A cup of coffee is on a table in an airplane flying at a constant altitude and a constant velocity. The coefficient of static friction between the cup and the table is 0.18. Suddenly, the plane accelerates forward, its altitude remaining constant. What is the maximum acceleration that the plane can have without the cup sliding backward on the table?

A 301-kg motorcycle is accelerating up along a ramp that is inclined 30.0º above the horizontal. The propulsion force pushing the motorcycle up the ramp is 3420 N, and air resistance produces a force of 230 N that opposes the motion.
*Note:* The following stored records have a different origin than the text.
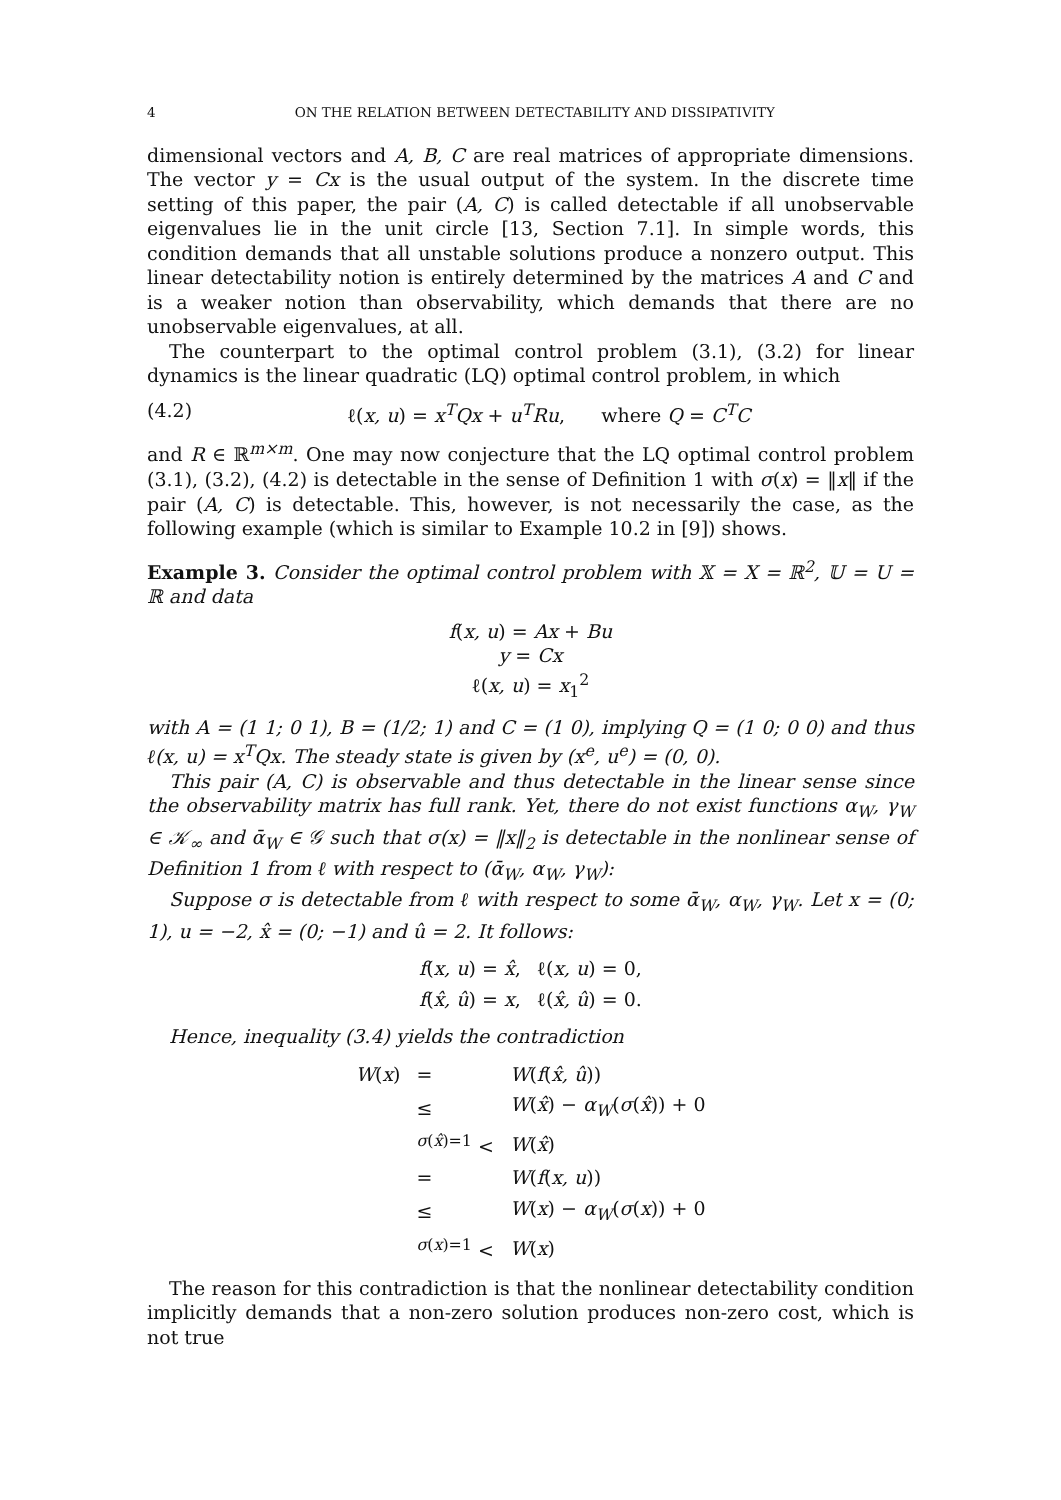4 ON THE RELATION BETWEEN DETECTABILITY AND DISSIPATIVITY
dimensional vectors and A, B, C are real matrices of appropriate dimensions. The vector y = Cx is the usual output of the system. In the discrete time setting of this paper, the pair (A, C) is called detectable if all unobservable eigenvalues lie in the unit circle [13, Section 7.1]. In simple words, this condition demands that all unstable solutions produce a nonzero output. This linear detectability notion is entirely determined by the matrices A and C and is a weaker notion than observability, which demands that there are no unobservable eigenvalues, at all.
The counterpart to the optimal control problem (3.1), (3.2) for linear dynamics is the linear quadratic (LQ) optimal control problem, in which
(4.2) ℓ(x, u) = x<sup>T</sup>Qx + u<sup>T</sup>Ru, where Q = C<sup>T</sup>C
and R ∈ ℝ<sup>m×m</sup>. One may now conjecture that the LQ optimal control problem (3.1), (3.2), (4.2) is detectable in the sense of Definition 1 with σ(x) = ‖x‖ if the pair (A, C) is detectable. This, however, is not necessarily the case, as the following example (which is similar to Example 10.2 in [9]) shows.
Example 3. Consider the optimal control problem with 𝕏 = X = ℝ<sup>2</sup>, 𝕌 = U = ℝ and data
f(x, u) = Ax + Bu
y = Cx
ℓ(x, u) = x<sub>1</sub><sup>2</sup>
with A = (1 1; 0 1), B = (1/2; 1) and C = (1 0), implying Q = (1 0; 0 0) and thus ℓ(x, u) = x<sup>T</sup>Qx. The steady state is given by (x<sup>e</sup>, u<sup>e</sup>) = (0, 0).
This pair (A, C) is observable and thus detectable in the linear sense since the observability matrix has full rank. Yet, there do not exist functions α<sub>W</sub>, γ<sub>W</sub> ∈ 𝒦<sub>∞</sub> and ᾱ<sub>W</sub> ∈ 𝒢 such that σ(x) = ‖x‖<sub>2</sub> is detectable in the nonlinear sense of Definition 1 from ℓ with respect to (ᾱ<sub>W</sub>, α<sub>W</sub>, γ<sub>W</sub>):
Suppose σ is detectable from ℓ with respect to some ᾱ<sub>W</sub>, α<sub>W</sub>, γ<sub>W</sub>. Let x = (0; 1), u = −2, x̂ = (0; −1) and û = 2. It follows:
| f ( x, u ) = x̂ , | ℓ( x, u ) = 0, |
| f ( x̂, û ) = x , | ℓ( x̂, û ) = 0. |
Hence, inequality (3.4) yields the contradiction
| W ( x ) | = | W ( f ( x̂, û )) |
| | ≤ | W ( x̂ ) − α<sub>W</sub> ( σ ( x̂ )) + 0 |
| | <sup>σ(x̂)=1</sup> < | W ( x̂ ) |
| | = | W ( f ( x, u )) |
| | ≤ | W ( x ) − α<sub>W</sub> ( σ ( x )) + 0 |
| | <sup>σ(x)=1</sup> < | W ( x ) |
The reason for this contradiction is that the nonlinear detectability condition implicitly demands that a non-zero solution produces non-zero cost, which is not true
Find the magnitude of the motorcycle's acceleration.

ma=F(fr) =μ•N = μ•m•g.

a= μ •g = 0.18•9.8=1.764 m/s².

To determine the maximum acceleration that the plane can have without the cup sliding backward on the table, you can use the concept of static friction.

1. Obtain the expression for the maximum static friction force:
The maximum static friction force can be calculated using the equation: Fs(max) = μs * N
where Fs(max) is the maximum static friction force, μs is the coefficient of static friction, and N is the normal force.
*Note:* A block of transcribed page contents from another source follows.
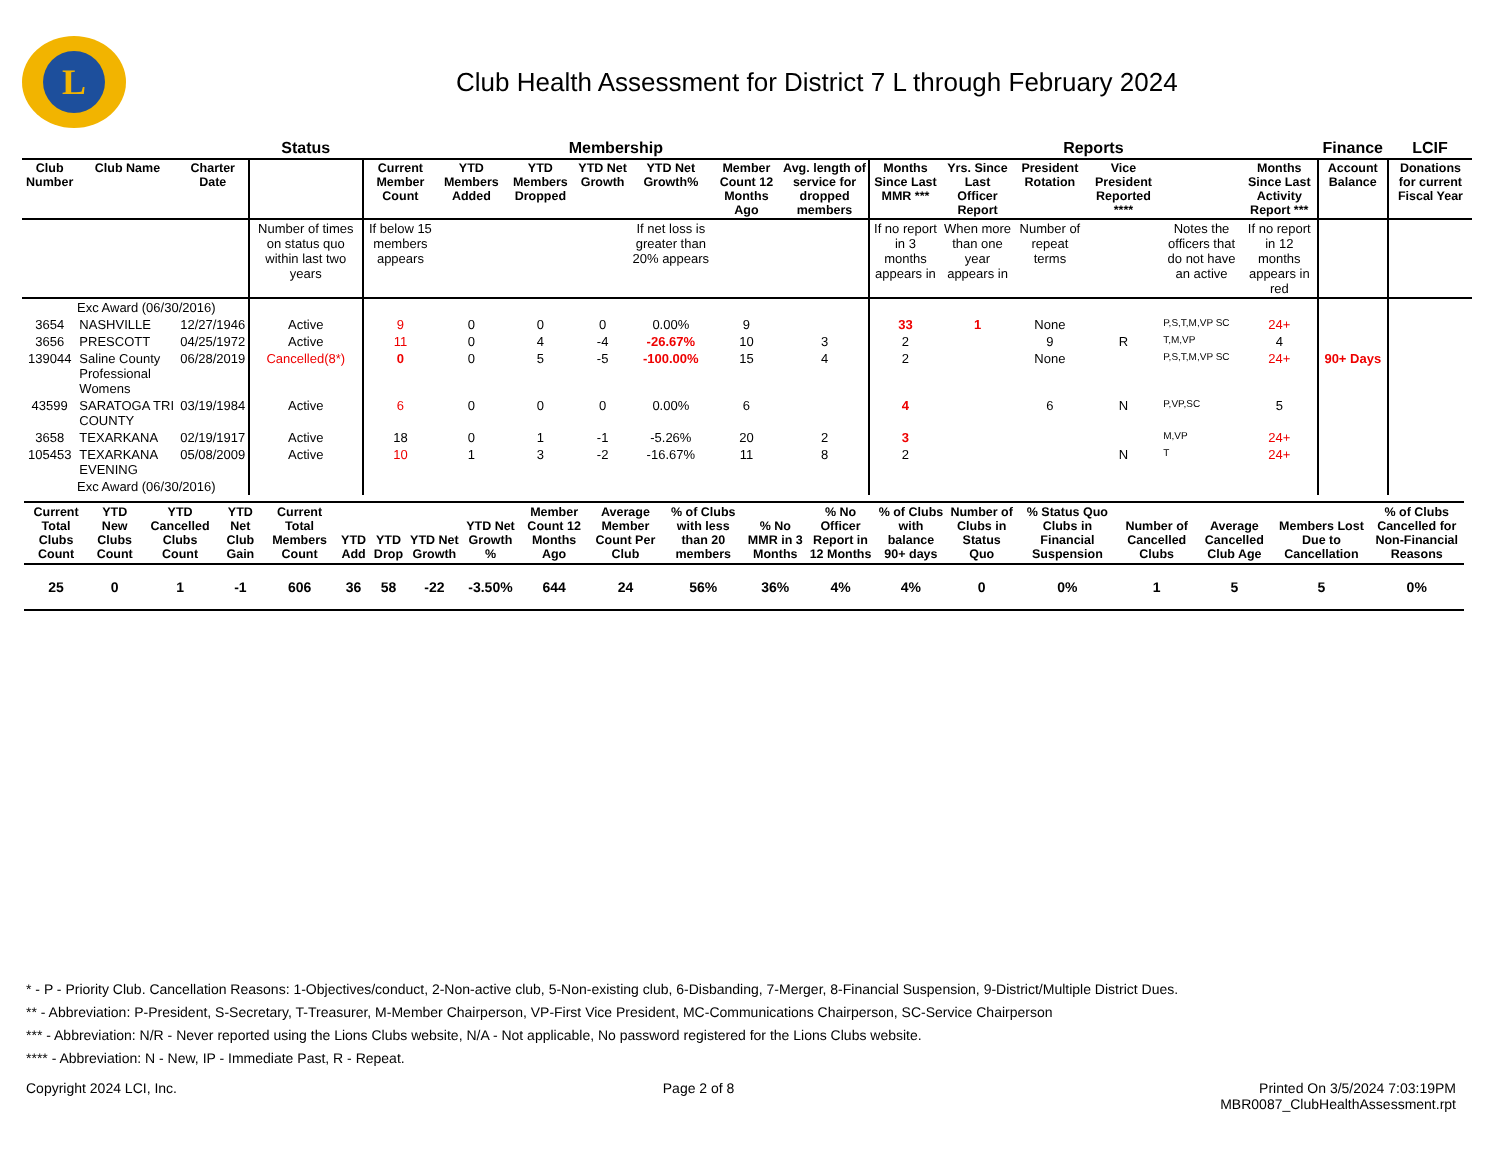L
Club Health Assessment for District 7 L through February 2024
| | | | Status | Membership | | | | | | | Reports | | | | | | Finance | LCIF |
| --- | --- | --- | --- | --- | --- | --- | --- | --- | --- | --- | --- | --- | --- | --- | --- | --- | --- | --- |
| Club Number | Club Name | Charter Date | | Current Member Count | YTD Members Added | YTD Members Dropped | YTD Net Growth | YTD Net Growth% | Member Count 12 Months Ago | Avg. length of service for dropped members | Months Since Last MMR *** | Yrs. Since Last Officer Report | President Rotation | Vice President Reported **** | | Months Since Last Activity Report *** | Account Balance | Donations for current Fiscal Year |
| | | | Number of times on status quo within last two years | If below 15 members appears | | | | If net loss is greater than 20% appears | | | If no report in 3 months appears in | When more than one year appears in | Number of repeat terms | | Notes the officers that do not have an active | If no report in 12 months appears in red | | |
| Exc Award (06/30/2016) | | | | | | | | | | | | | | | | | | |
| 3654 | NASHVILLE | 12/27/1946 | Active | 9 | 0 | 0 | 0 | 0.00% | 9 | | 33 | 1 | None | | P,S,T,M,VP SC | 24+ | | |
| 3656 | PRESCOTT | 04/25/1972 | Active | 11 | 0 | 4 | -4 | -26.67% | 10 | 3 | 2 | | 9 | R | T,M,VP | 4 | | |
| 139044 | Saline County Professional Womens | 06/28/2019 | Cancelled(8*) | 0 | 0 | 5 | -5 | -100.00% | 15 | 4 | 2 | | None | | P,S,T,M,VP SC | 24+ | 90+ Days | |
| 43599 | SARATOGA TRI COUNTY | 03/19/1984 | Active | 6 | 0 | 0 | 0 | 0.00% | 6 | | 4 | | 6 | N | P,VP,SC | 5 | | |
| 3658 | TEXARKANA | 02/19/1917 | Active | 18 | 0 | 1 | -1 | -5.26% | 20 | 2 | 3 | | | | M,VP | 24+ | | |
| 105453 | TEXARKANA EVENING | 05/08/2009 | Active | 10 | 1 | 3 | -2 | -16.67% | 11 | 8 | 2 | | | N | T | 24+ | | |
| Exc Award (06/30/2016) | | | | | | | | | | | | | | | | | | |
| Current Total Clubs Count | YTD New Clubs Count | YTD Cancelled Clubs Count | YTD Net Club Gain | Current Total Members Count | YTD Add | YTD Drop | YTD Net Growth | YTD Net Growth % | Member Count 12 Months Ago | Average Member Count Per Club | % of Clubs with less than 20 members | % No MMR in 3 Months | % No Officer Report in 12 Months | % of Clubs with balance 90+ days | Number of Clubs in Status Quo | % Status Quo Clubs in Financial Suspension | Number of Cancelled Clubs | Average Cancelled Club Age | Members Lost Due to Cancellation | % of Clubs Cancelled for Non-Financial Reasons |
| --- | --- | --- | --- | --- | --- | --- | --- | --- | --- | --- | --- | --- | --- | --- | --- | --- | --- | --- | --- | --- |
| 25 | 0 | 1 | -1 | 606 | 36 | 58 | -22 | -3.50% | 644 | 24 | 56% | 36% | 4% | 4% | 0 | 0% | 1 | 5 | 5 | 0% |
* - P - Priority Club. Cancellation Reasons: 1-Objectives/conduct, 2-Non-active club, 5-Non-existing club, 6-Disbanding, 7-Merger, 8-Financial Suspension, 9-District/Multiple District Dues.
** - Abbreviation: P-President, S-Secretary, T-Treasurer, M-Member Chairperson, VP-First Vice President, MC-Communications Chairperson, SC-Service Chairperson
*** - Abbreviation: N/R - Never reported using the Lions Clubs website, N/A - Not applicable, No password registered for the Lions Clubs website.
**** - Abbreviation: N - New, IP - Immediate Past, R - Repeat.
Copyright 2024 LCI, Inc. Page 2 of 8 Printed On 3/5/2024 7:03:19PM
MBR0087_ClubHealthAssessment.rpt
2. Determine the normal force acting on the cup:
The normal force is equal to the weight of the cup. Since the altitude is constant, the weight of the cup remains the same. Thus, the normal force is equal to the weight, which can be calculated using the formula N = m * g
where N is the normal force, m is the mass of the cup, and g is the acceleration due to gravity (approximately 9.8 m/s^2).
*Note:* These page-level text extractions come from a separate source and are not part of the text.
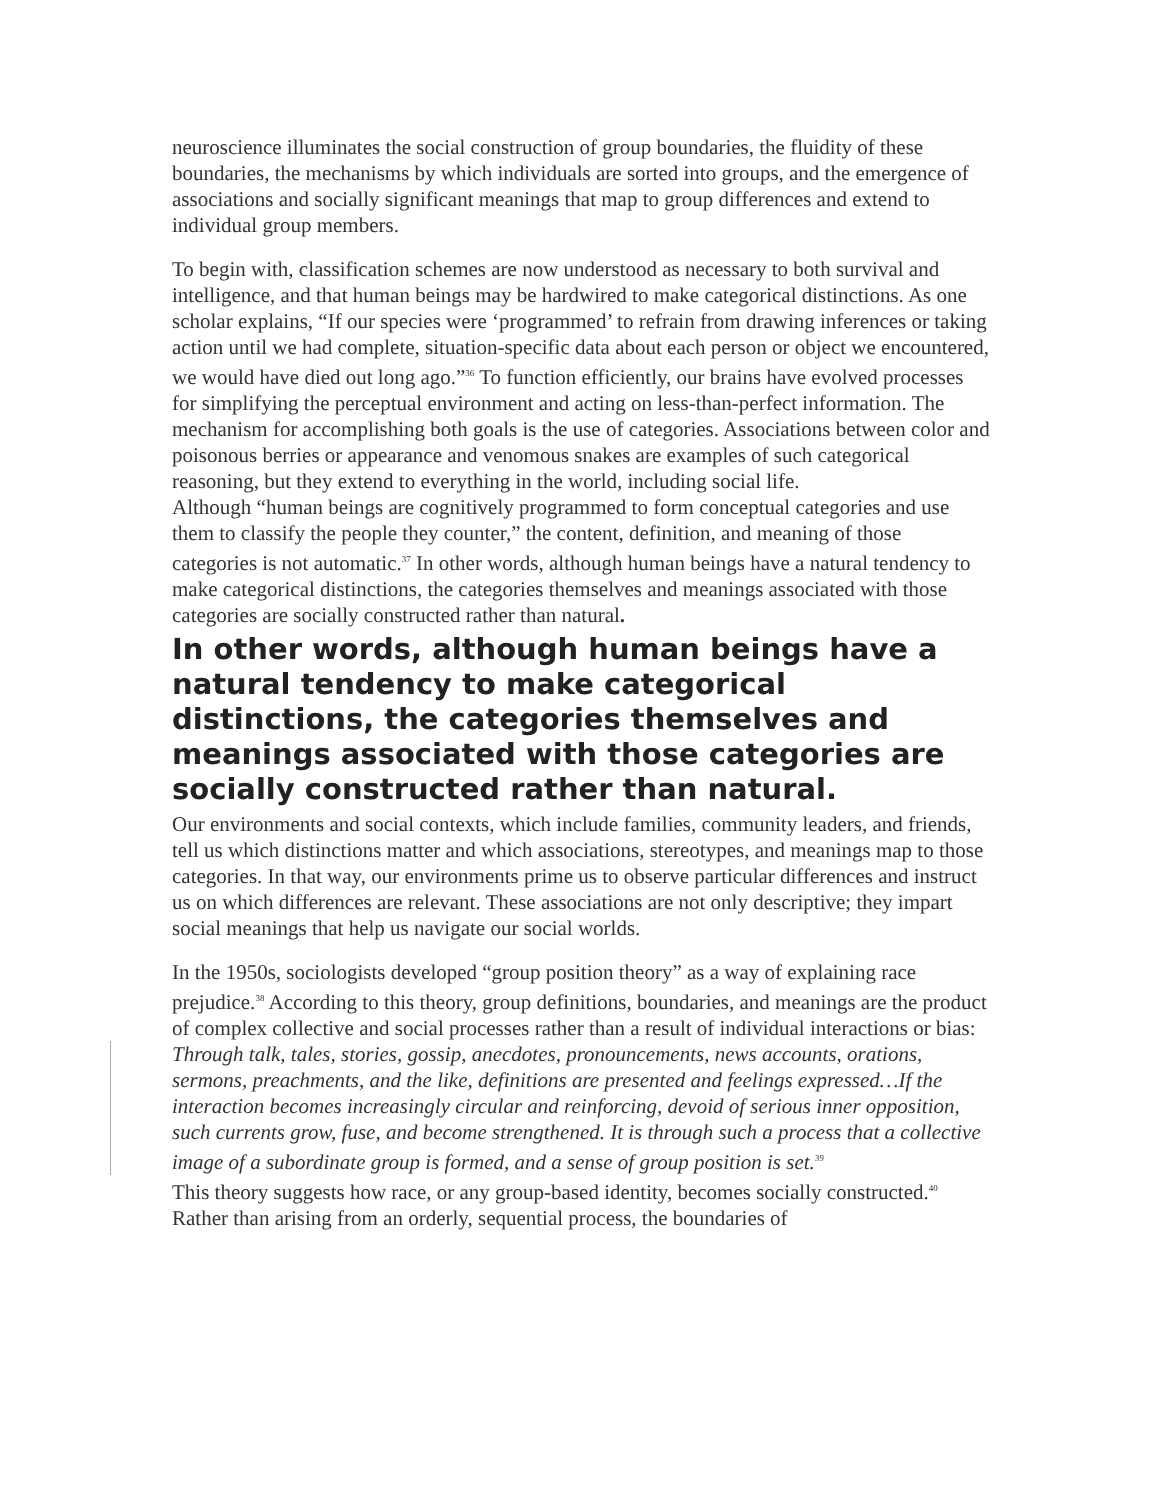neuroscience illuminates the social construction of group boundaries, the fluidity of these boundaries, the mechanisms by which individuals are sorted into groups, and the emergence of associations and socially significant meanings that map to group differences and extend to individual group members.
To begin with, classification schemes are now understood as necessary to both survival and intelligence, and that human beings may be hardwired to make categorical distinctions. As one scholar explains, “If our species were ‘programmed’ to refrain from drawing inferences or taking action until we had complete, situation-specific data about each person or object we encountered, we would have died out long ago.”<sup>36</sup> To function efficiently, our brains have evolved processes for simplifying the perceptual environment and acting on less-than-perfect information. The mechanism for accomplishing both goals is the use of categories. Associations between color and poisonous berries or appearance and venomous snakes are examples of such categorical reasoning, but they extend to everything in the world, including social life.
Although “human beings are cognitively programmed to form conceptual categories and use them to classify the people they counter,” the content, definition, and meaning of those categories is not automatic.<sup>37</sup> In other words, although human beings have a natural tendency to make categorical distinctions, the categories themselves and meanings associated with those categories are socially constructed rather than natural.
In other words, although human beings have a natural tendency to make categorical distinctions, the categories themselves and meanings associated with those categories are socially constructed rather than natural.
Our environments and social contexts, which include families, community leaders, and friends, tell us which distinctions matter and which associations, stereotypes, and meanings map to those categories. In that way, our environments prime us to observe particular differences and instruct us on which differences are relevant. These associations are not only descriptive; they impart social meanings that help us navigate our social worlds.
In the 1950s, sociologists developed “group position theory” as a way of explaining race prejudice.<sup>38</sup> According to this theory, group definitions, boundaries, and meanings are the product of complex collective and social processes rather than a result of individual interactions or bias:
Through talk, tales, stories, gossip, anecdotes, pronouncements, news accounts, orations, sermons, preachments, and the like, definitions are presented and feelings expressed…If the interaction becomes increasingly circular and reinforcing, devoid of serious inner opposition, such currents grow, fuse, and become strengthened. It is through such a process that a collective image of a subordinate group is formed, and a sense of group position is set.<sup>39</sup>
This theory suggests how race, or any group-based identity, becomes socially constructed.<sup>40</sup> Rather than arising from an orderly, sequential process, the boundaries of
3. Calculate the maximum acceleration:
The maximum acceleration can be calculated by dividing the maximum static friction force by the mass of the cup (using Newton's second law: F = m * a). Thus, a = Fs(max) / m.

4. Substitute the given values into the equation:
- Coefficient of static friction (μs) = 0.18
- Acceleration due to gravity (g) = 9.8 m/s^2

Using these values, you can substitute them into the equations to calculate the maximum acceleration.

To determine the maximum acceleration that the plane can have without the cup sliding backward on the table, we need to consider the force of friction between the cup and the table.

The force of friction can be calculated using the equation:

frictional force = coefficient of static friction × normal force

The normal force is equal to the weight of the cup, which is the force of gravity acting on it. On an airplane flying at a constant altitude, the weight of the cup remains constant.

The maximum static frictional force is given by:

maximum static frictional force = coefficient of static friction × normal force

If the cup is on the verge of sliding, the maximum static frictional force should equal or be slightly less than the horizontal force exerted by the plane's acceleration. Therefore, we can equate these two forces:

force of acceleration = maximum static frictional force

Now we can substitute the relevant equations:

force of acceleration = coefficient of static friction × normal force

Plugging in values:

force of acceleration = 0.18 × (weight of the cup)

It is important to note that the weight of the cup is given by the formula:

weight = mass × acceleration due to gravity

Since the altitude remains constant, the acceleration due to gravity remains constant as well.

Now, we can rearrange the equation to solve for the acceleration:

acceleration = force of acceleration / weight

Substituting the respective values:

acceleration = (0.18 × weight of the cup) / weight of the cup = 0.18

Hence, the maximum acceleration that the plane can have without the cup sliding backward on the table is 0.18.